» WHAT THE EXERCISE ASKS:
The pictures stay out; all of the data is to be printed exactly.

» SUPPLIED DATA:
Content starts
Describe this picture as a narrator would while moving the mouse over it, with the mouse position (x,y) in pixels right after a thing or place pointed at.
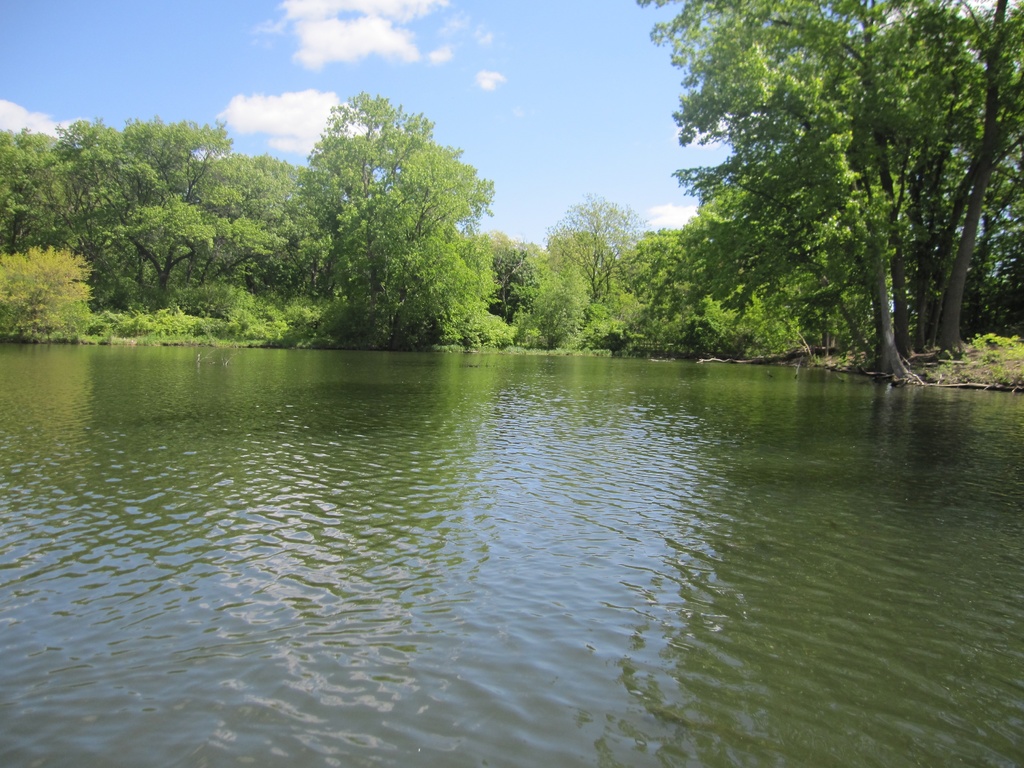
There is a surface of water (374,549) at the bottom of this image (462,547). We can see trees (508,293) in the middle of this image (605,299). The cloudy sky (480,170) is in the background (435,109).
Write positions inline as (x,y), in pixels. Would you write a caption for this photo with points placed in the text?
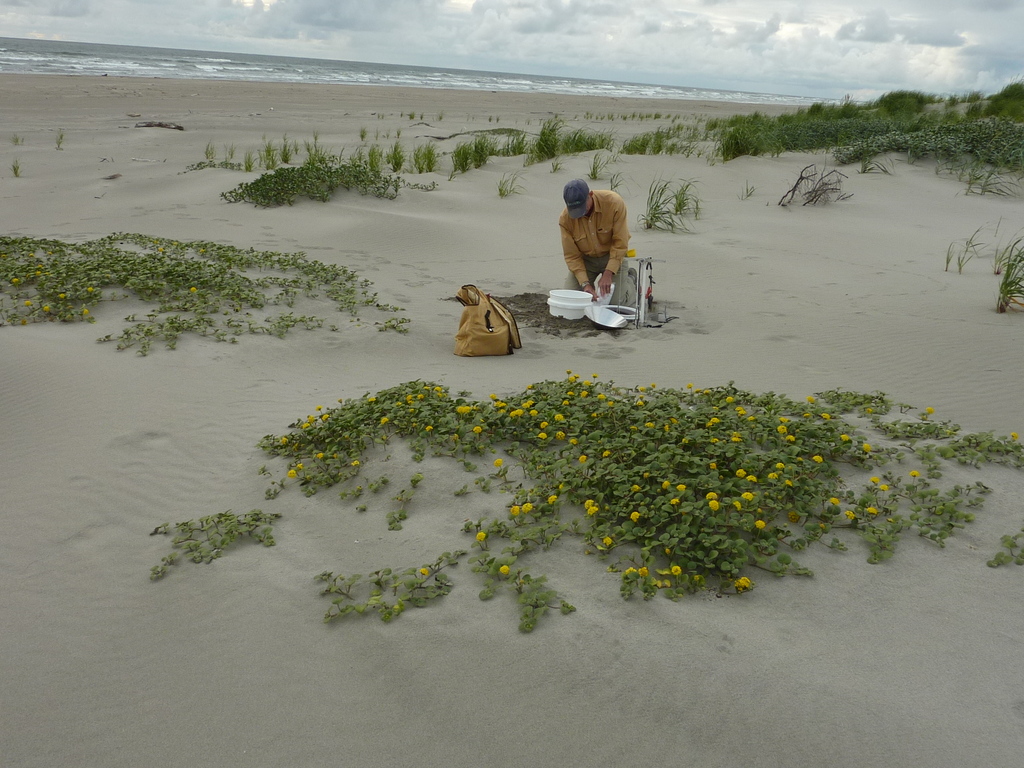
In this image we can see there is a person (606,282) sitting on the sand (623,337) and holding a bucket (592,294) and there is a plate (625,318). And there are plants (615,456) with flowers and there is a water (371,73) and the cloudy sky (724,35).
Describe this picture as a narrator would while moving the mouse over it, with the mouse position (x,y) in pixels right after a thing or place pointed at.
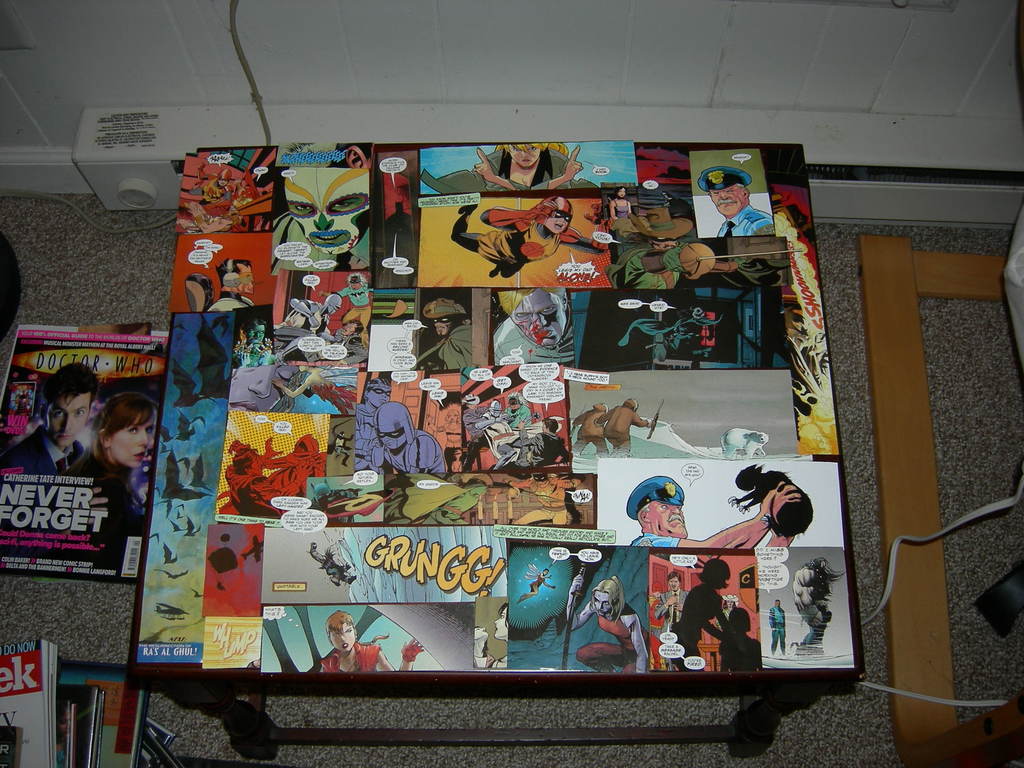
In this image we can see posters (602,518) on a table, books (91,474), wooden object (1001,723) and cable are on the floor (870,665). At the top (450,59) we can see the wall (328,97) and an object (961,225).
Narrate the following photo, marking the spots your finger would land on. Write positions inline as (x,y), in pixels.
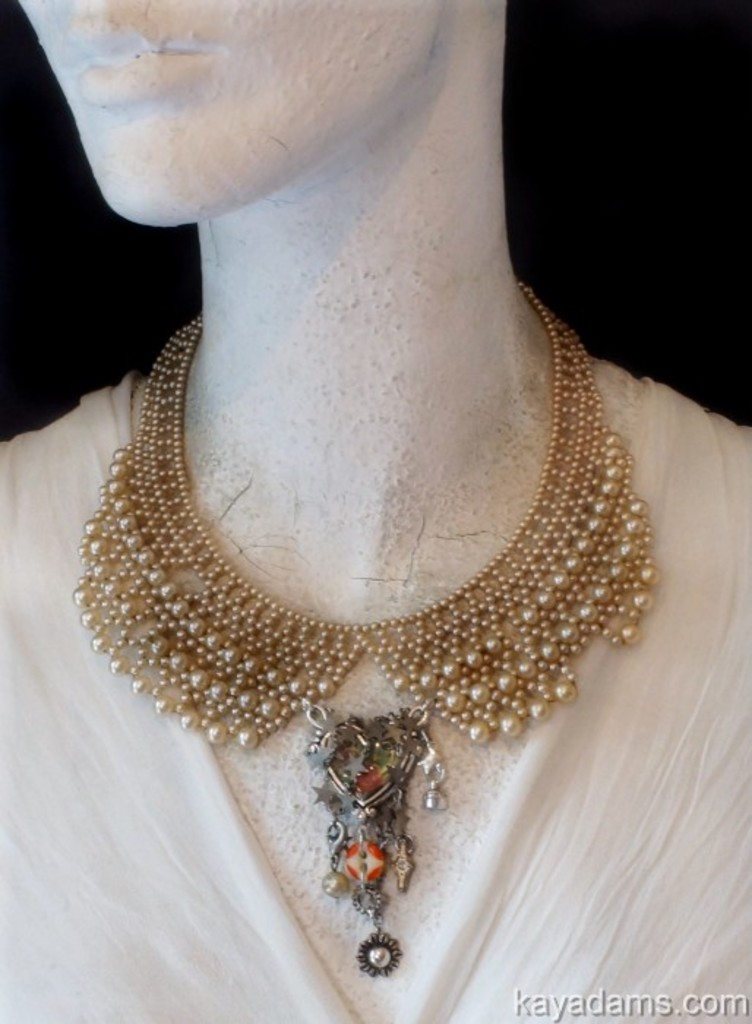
In this image I can see a mannequin (361,369) which is white in color and a necklace (483,582) which is gold in color to the mannequin (373,195). I can see the black colored background (726,235).
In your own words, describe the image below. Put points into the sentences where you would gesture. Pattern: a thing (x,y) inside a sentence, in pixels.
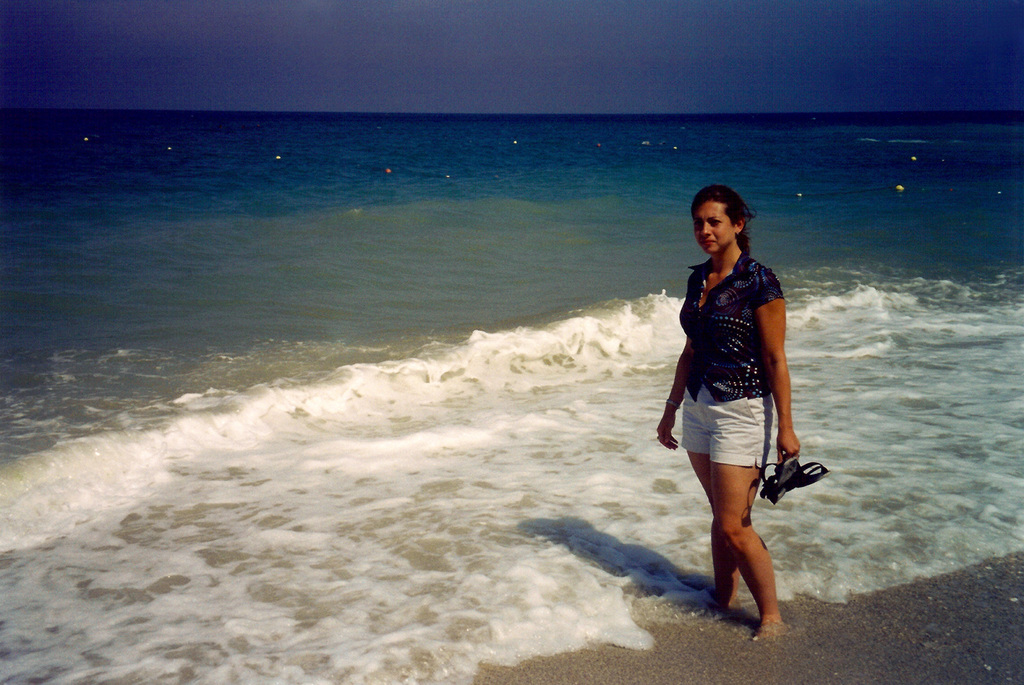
In the picture I can see a woman (737,363) is standing and holding an object (796,467) in the hand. In the background (476,268) I can see the water (520,192) and the sky (468,93).
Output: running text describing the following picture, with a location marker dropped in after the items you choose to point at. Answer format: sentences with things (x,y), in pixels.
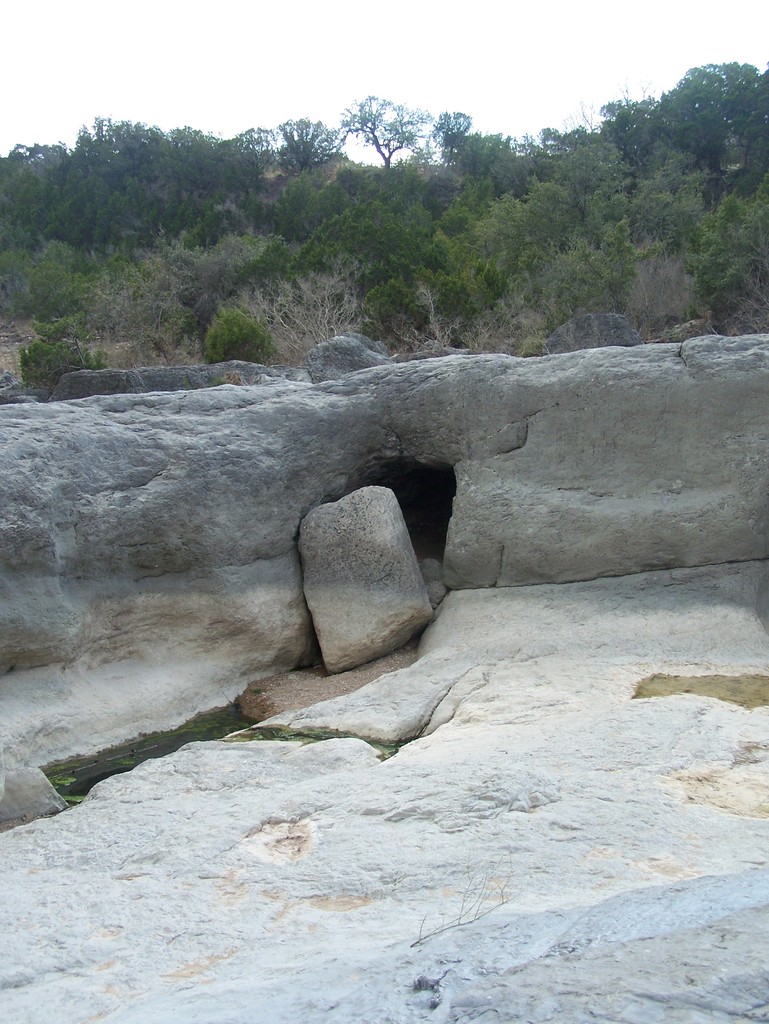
In this image there are rocks (387,445). Background (108,206) there are trees (333,221). Top of the image (210,54) there is sky (276,44). Left side (75,777) there is some water (101,769) in between the rocks (158,759).
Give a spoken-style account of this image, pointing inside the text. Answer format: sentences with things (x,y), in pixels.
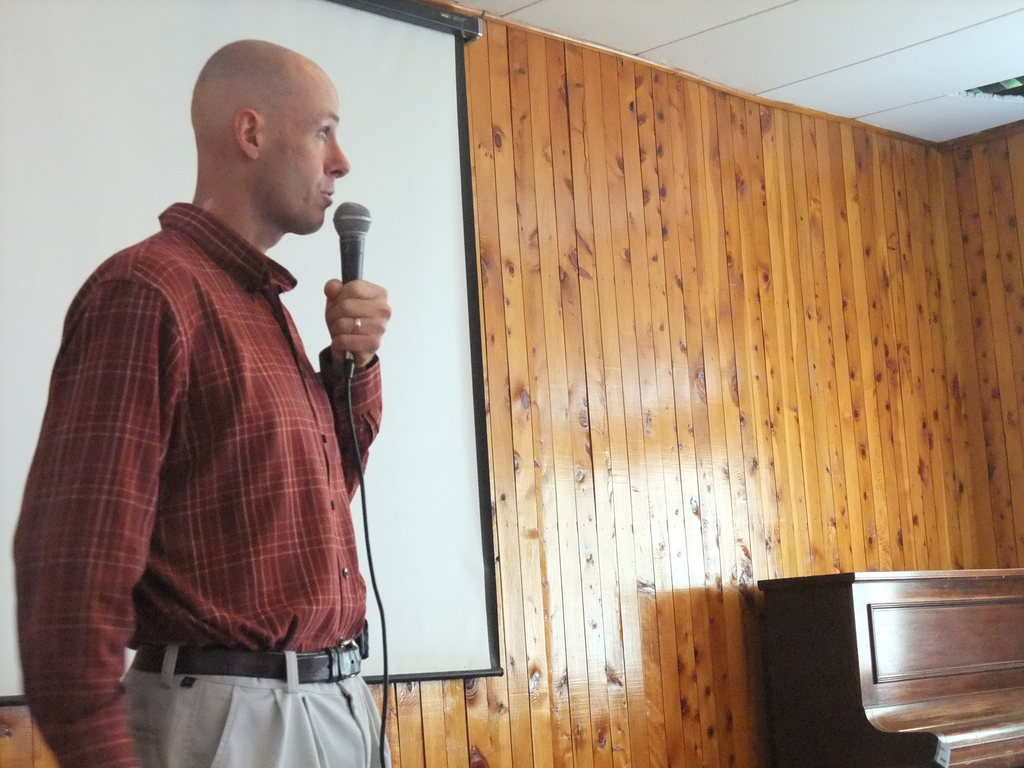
As we can see in the image there is a screen (392,263), a man (240,308) standing over here and holding mic (357,238).
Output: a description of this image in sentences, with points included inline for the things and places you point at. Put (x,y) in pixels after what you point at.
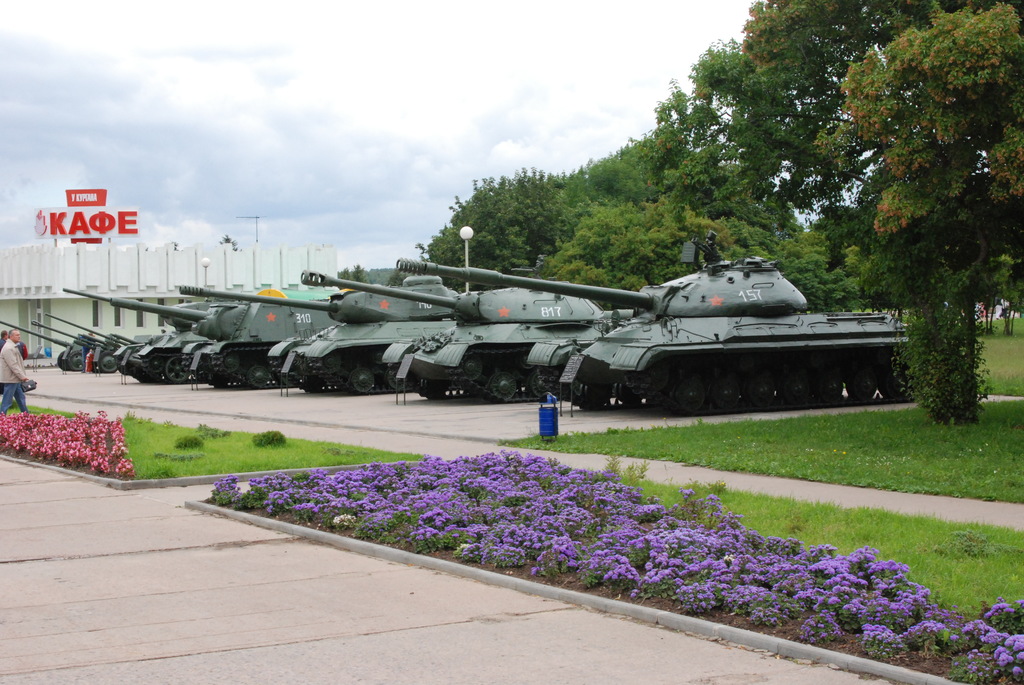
On the left side (14,373), there is a person (8,359) walking on a footpath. Beside him, there are plants (121,439) and grass (327,464) on the ground (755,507). On the right side (772,508), there are plants (971,648) and grass (733,504) on the ground (751,481). In the background (791,285), there are vehicles (264,315), trees (857,278), a building (243,250) and grass (997,412) on the ground (661,475) and there are clouds (295,115) in the sky (174,104).
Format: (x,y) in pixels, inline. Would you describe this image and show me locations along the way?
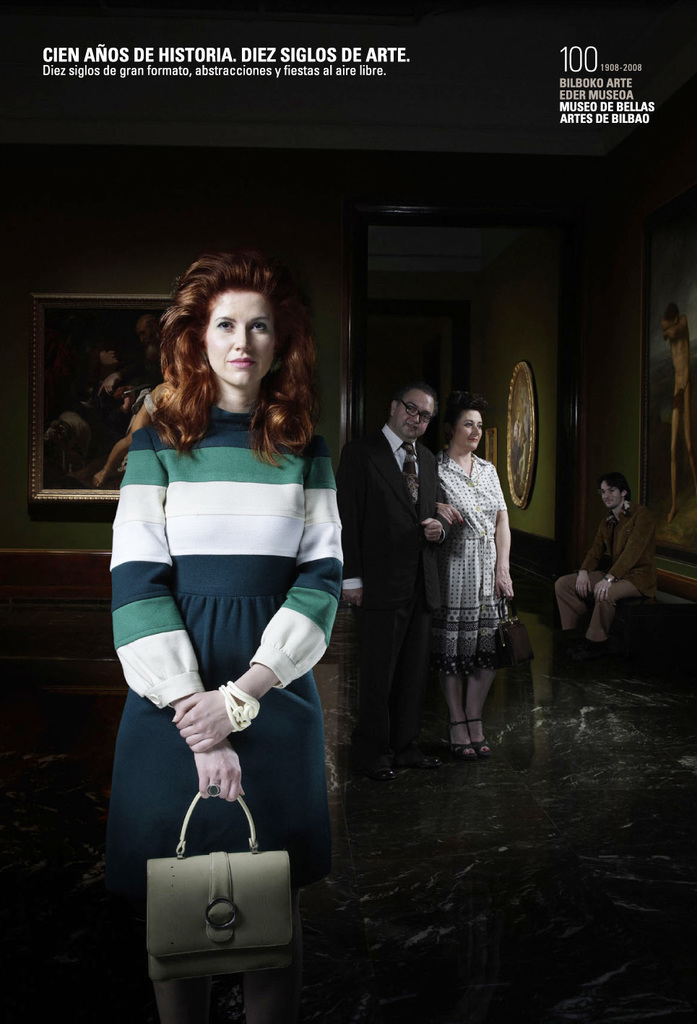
Content ends
» EXERCISE ANSWER:
Describe this picture as a narrator would while moving the mouse over it, with the mouse position (x,y) in pixels right after a thing or place pointed at.
There is a surface of water (374,549) at the bottom of this image (462,547). We can see trees (508,293) in the middle of this image (605,299). The cloudy sky (480,170) is in the background (435,109).
Write positions inline as (x,y), in pixels. Would you write a caption for this photo with points placed in the text?
In this image we can see there is a person (606,282) sitting on the sand (623,337) and holding a bucket (592,294) and there is a plate (625,318). And there are plants (615,456) with flowers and there is a water (371,73) and the cloudy sky (724,35).
Describe this picture as a narrator would while moving the mouse over it, with the mouse position (x,y) in pixels right after a thing or place pointed at.
In this image we can see posters (602,518) on a table, books (91,474), wooden object (1001,723) and cable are on the floor (870,665). At the top (450,59) we can see the wall (328,97) and an object (961,225).
Narrate the following photo, marking the spots your finger would land on. Write positions inline as (x,y), in pixels.
In this image I can see a mannequin (361,369) which is white in color and a necklace (483,582) which is gold in color to the mannequin (373,195). I can see the black colored background (726,235).
In your own words, describe the image below. Put points into the sentences where you would gesture. Pattern: a thing (x,y) inside a sentence, in pixels.
In the picture I can see a woman (737,363) is standing and holding an object (796,467) in the hand. In the background (476,268) I can see the water (520,192) and the sky (468,93).
Output: running text describing the following picture, with a location marker dropped in after the items you choose to point at. Answer format: sentences with things (x,y), in pixels.
In this image there are rocks (387,445). Background (108,206) there are trees (333,221). Top of the image (210,54) there is sky (276,44). Left side (75,777) there is some water (101,769) in between the rocks (158,759).
Give a spoken-style account of this image, pointing inside the text. Answer format: sentences with things (x,y), in pixels.
As we can see in the image there is a screen (392,263), a man (240,308) standing over here and holding mic (357,238).
Output: a description of this image in sentences, with points included inline for the things and places you point at. Put (x,y) in pixels after what you point at.
On the left side (14,373), there is a person (8,359) walking on a footpath. Beside him, there are plants (121,439) and grass (327,464) on the ground (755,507). On the right side (772,508), there are plants (971,648) and grass (733,504) on the ground (751,481). In the background (791,285), there are vehicles (264,315), trees (857,278), a building (243,250) and grass (997,412) on the ground (661,475) and there are clouds (295,115) in the sky (174,104).
Format: (x,y) in pixels, inline. Would you describe this image and show me locations along the way?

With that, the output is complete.